第二天一早,婆婆提著蛇皮袋回老家了。
周浩埋怨的看我一眼,“這下滿意了,把我媽氣走了!”
“以後飯菜你做,孩子你帶?”
我沒有理會他,去飯店辭去服務員的工作。
又給小寶找好晚托班,妥善安排好一切。
期間婆婆毫無動靜,我僥幸的以為她放過了我。
直到公示期當天,單位打來緊急電話。
“趙雨欣,有人實名舉報你直係親屬殺人犯法,請你立刻過來一趟!”
我趕到單位時,領導正在看一疊厚厚的文件。
婆婆見我來,指著我大喊,“就是她,她外公是個殺人犯,你們快取消她的資格!”
領導指著那份文件,“趙雨欣,你自己看看吧。
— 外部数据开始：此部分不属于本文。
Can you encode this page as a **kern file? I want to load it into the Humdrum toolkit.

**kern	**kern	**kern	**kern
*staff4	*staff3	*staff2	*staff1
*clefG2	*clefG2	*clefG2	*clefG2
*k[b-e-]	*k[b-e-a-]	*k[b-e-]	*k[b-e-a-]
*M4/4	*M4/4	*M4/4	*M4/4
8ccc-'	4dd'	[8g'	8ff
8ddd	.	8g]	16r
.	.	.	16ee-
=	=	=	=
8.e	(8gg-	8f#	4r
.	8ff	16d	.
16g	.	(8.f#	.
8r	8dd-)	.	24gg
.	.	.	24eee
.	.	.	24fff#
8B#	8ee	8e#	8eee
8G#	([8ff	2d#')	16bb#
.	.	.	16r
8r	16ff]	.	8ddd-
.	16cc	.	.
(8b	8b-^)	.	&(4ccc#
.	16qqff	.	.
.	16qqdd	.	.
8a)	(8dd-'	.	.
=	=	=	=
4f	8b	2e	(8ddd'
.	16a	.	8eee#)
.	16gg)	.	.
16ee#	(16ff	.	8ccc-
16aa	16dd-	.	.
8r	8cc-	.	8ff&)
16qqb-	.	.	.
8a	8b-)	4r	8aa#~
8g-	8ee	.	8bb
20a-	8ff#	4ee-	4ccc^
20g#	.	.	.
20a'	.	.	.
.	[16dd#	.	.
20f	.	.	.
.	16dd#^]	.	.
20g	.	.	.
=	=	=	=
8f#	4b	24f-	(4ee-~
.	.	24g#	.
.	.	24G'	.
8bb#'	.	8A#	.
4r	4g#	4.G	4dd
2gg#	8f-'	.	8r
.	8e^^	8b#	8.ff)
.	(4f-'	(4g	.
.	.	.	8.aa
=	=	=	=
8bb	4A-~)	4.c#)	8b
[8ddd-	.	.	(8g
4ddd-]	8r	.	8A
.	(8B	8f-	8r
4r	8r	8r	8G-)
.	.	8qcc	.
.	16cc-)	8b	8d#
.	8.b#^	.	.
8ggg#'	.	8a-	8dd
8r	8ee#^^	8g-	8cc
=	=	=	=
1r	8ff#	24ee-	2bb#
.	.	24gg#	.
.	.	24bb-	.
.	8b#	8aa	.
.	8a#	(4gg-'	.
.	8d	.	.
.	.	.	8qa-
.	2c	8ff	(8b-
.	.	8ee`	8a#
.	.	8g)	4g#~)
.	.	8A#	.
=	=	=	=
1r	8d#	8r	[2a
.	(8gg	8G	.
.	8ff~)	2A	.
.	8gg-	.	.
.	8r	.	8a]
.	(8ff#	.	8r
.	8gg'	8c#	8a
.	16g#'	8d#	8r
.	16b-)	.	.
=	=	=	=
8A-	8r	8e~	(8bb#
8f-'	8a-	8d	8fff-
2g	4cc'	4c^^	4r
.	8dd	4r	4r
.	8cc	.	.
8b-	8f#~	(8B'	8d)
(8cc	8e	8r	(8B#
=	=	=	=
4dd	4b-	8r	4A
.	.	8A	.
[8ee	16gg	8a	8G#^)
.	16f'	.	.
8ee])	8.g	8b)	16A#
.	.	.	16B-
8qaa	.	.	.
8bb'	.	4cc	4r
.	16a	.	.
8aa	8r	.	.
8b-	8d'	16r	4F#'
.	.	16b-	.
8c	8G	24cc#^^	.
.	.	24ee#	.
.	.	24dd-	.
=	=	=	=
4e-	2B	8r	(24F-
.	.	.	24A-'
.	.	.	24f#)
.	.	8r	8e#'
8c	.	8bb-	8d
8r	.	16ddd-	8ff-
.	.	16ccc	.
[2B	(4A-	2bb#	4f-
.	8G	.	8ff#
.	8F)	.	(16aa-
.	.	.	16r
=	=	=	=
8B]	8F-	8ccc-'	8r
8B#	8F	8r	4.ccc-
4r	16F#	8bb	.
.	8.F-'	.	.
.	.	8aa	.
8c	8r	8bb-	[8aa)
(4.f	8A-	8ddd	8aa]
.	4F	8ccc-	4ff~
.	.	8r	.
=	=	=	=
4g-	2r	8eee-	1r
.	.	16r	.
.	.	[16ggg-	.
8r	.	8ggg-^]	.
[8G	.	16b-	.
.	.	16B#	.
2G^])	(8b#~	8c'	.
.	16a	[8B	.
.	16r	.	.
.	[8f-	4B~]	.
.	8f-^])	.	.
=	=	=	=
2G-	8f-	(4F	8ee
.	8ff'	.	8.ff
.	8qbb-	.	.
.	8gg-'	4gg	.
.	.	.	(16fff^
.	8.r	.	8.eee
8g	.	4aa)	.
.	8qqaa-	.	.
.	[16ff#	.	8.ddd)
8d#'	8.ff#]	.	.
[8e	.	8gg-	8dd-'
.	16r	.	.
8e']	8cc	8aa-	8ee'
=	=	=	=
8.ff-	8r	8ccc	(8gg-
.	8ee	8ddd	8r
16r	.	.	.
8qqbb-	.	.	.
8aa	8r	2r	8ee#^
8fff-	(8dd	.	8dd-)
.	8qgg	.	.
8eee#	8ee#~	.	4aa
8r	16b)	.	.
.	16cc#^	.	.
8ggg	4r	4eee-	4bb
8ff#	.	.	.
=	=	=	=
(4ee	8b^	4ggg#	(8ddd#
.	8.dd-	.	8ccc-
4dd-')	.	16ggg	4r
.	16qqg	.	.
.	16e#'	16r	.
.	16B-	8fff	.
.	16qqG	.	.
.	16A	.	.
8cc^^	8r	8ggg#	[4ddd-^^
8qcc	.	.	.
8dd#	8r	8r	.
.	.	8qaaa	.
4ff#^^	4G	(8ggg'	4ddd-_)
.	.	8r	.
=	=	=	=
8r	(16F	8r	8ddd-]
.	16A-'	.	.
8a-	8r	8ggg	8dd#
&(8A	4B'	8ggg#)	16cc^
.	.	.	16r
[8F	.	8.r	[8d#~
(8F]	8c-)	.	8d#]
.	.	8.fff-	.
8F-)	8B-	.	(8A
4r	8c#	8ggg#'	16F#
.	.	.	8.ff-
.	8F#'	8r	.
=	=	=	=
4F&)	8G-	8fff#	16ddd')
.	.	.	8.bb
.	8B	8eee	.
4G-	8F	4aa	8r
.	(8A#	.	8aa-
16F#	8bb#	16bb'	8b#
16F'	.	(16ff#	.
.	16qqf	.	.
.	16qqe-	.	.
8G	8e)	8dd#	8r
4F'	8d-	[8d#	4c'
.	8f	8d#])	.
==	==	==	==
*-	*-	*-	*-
”
我翻看著文件,上麵是我外公村裏近30個村民的口述記錄。
每個人都指證,我外公年輕時在後山砍柴和人起了衝突。
一柴刀砍掉了對方的腦袋!
每頁的最後,還有他們的簽字按手印。
難怪她著急回老家,原來是去找人作偽證去了。
可她是農村人,沒讀多少書,字都不認識幾個。
能整理成這樣,肯定是周浩的手筆!
婆婆尖聲道,“領導,你們這是守護法律的地方,絕不能讓殺人的後代玷汙了!”
領導沉了沉聲。
“趙雨欣,你這種身世背景確實不符合我們的錄用條件!”
我沒想到事情就這樣定了性,直接抹殺了我的努力。
我義正言辭的反問:
“領導,凡事講求證據,難道不調查單憑村民的口述就定了我外公的罪嗎?”
“萬一這些人都是被買通的呢?”
婆婆拍著桌子喝道:
“你外公殺人是人人皆知的事情,不然怎麼會有這麼多人證?”
“領導不瞞你說,我是趙雨欣的婆婆,她能考上你們單位我應該高興才對!”
“但一想到人民群眾的正義要經過一個殺人犯後代的手,我就不得不大義滅親了!”
她急迫的催促,“事情已經很清楚了,你們現在就發通知取消趙雨欣的成績吧!”
“您也不想事情鬧大,影響大家的名譽對吧?”
婆婆的嘴臉再次讓我心寒。
我嫁到周家這些年,我拿她當親媽看。
平時給她買衣服買鞋子不說,三個月前她生病住院。
我給她端屎端尿沒有一句不耐煩。
現在她卻這麼毀我。
我正要開口替自己辯解,被領導打斷。
“這麼多年前的案子查找起來肯定是不容易的。”
“趙雨欣你是否能提供證據?”
婆婆嗤笑一聲,“她怎麼有證據!”
“雨欣啊,你別怨媽,誰讓你攤上了個殺人犯外公呢!”
我甩開她的手,“領導,這就是證據!”
說著我從包裏拿出一個鐵盒子打開,裏麵是一塊建國初期的一等功章。
我接著道,“有這樣軍功在身的人,要被平白無故的說成殺人犯?”
婆婆愣了一瞬,隨即笑了。
“趙雨欣,別人是拿著雞毛擋令箭。”
“你是拿著假章當聖旨啊!”
“領導,這是她外公當年為了逃避刑罰找人做的假章!”
“我有人證!”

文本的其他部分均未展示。